The men in the cars kept asking me questions I didn’t know the answers to. I didn’t know what had happened. They forced me to stay in a cold police car until I had finished my statement. Badge number 8698 told me I couldn’t even see my dad. He just made me finish writing, writing, writing. When I had finished, I ran on the cold pavement to my dad. No shoes. No socks. Just skin. I cried in my dad’s shoulder while he just sat there holding me in silence while we waited for my mom to come home. There was nothing much to say. When I finally saw my mom, she couldn’t stop crying. Not even to look brave to me. She was vulnerable like I had never seen her before, still, she was telling me everything was going to be okay. Christian was right in pulling the trigger. He was right. Law number 86986 says self defense is not a crime. But what did it matter now? The people harassed us. They called us fucking pigs. Freedom of speech, they said. Freedom to bare arms. This is what the bill of rights is protecting. But who cars? Not the police. Not the men who watched me sob in their car while wishing me a happy belated birthday but forcing me to continue to write down the memories of gun shots and blue lights before they left my head.
I couldn’t tell anyone. It was too awful of a scene to describe.

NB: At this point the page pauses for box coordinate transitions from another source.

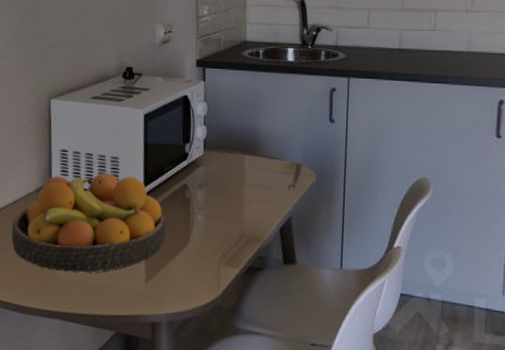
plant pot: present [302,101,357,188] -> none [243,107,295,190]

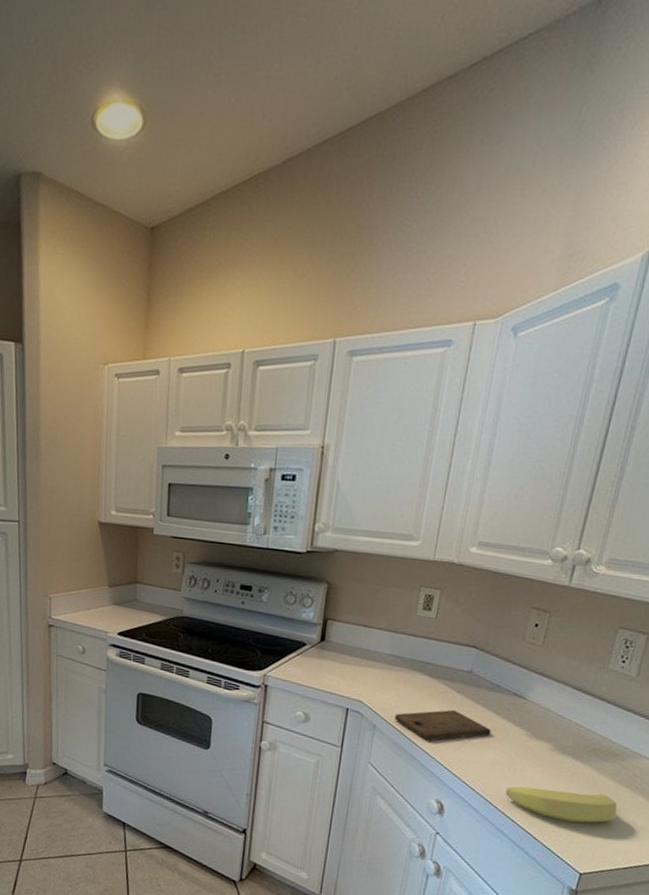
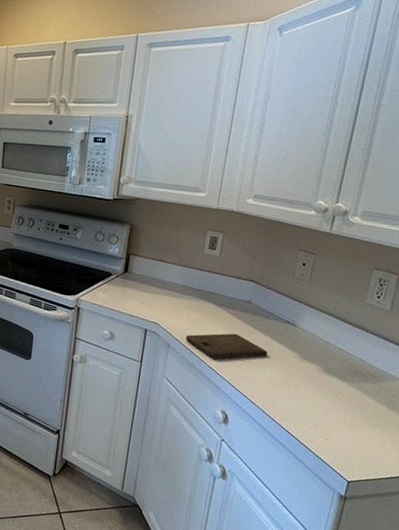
banana: present [505,786,618,823] -> none [281,401,379,436]

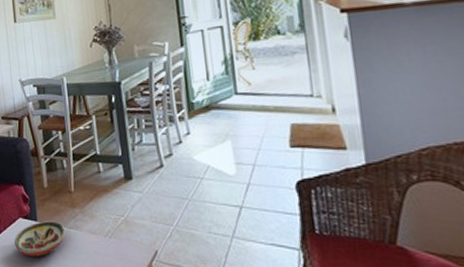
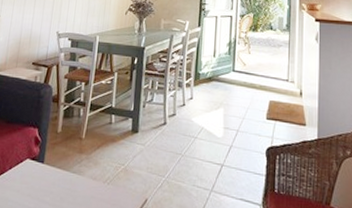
decorative bowl: present [14,221,66,257] -> none [16,163,69,198]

But, sure, it was in the paper, my last name mentioned, my age, the number of guns Christian had in the house, the state of our house, the trash, everything. Soon everyone would know. My mom told me to keep my head up. She said he would come back home. I would come back home. Our happy family would be reunited. TV Family, everything would be okay. But my dad wouldn’t let me see him again. He was afraid. I was afraid. The police were looking for the bullets for hours, a fact I learned only from the papers the following day. I was afraid. But my mother still said we would be fine. Maternal instincts. The Feminine Mystique. She said we would be fine, but I couldn’t look at her without crying. We were not alright. Christian was in jail while my mom and I sat outside our seemingly perfect home waiting to be interrogated more, waiting for permission to leave or for a restraining order. Confined. I had another home. Another family. Another place to go. But she had nothing. All I kept thinking about was where she would go, what she would do. Maternal instincts. I felt so trapped. So number. I couldn’t eat.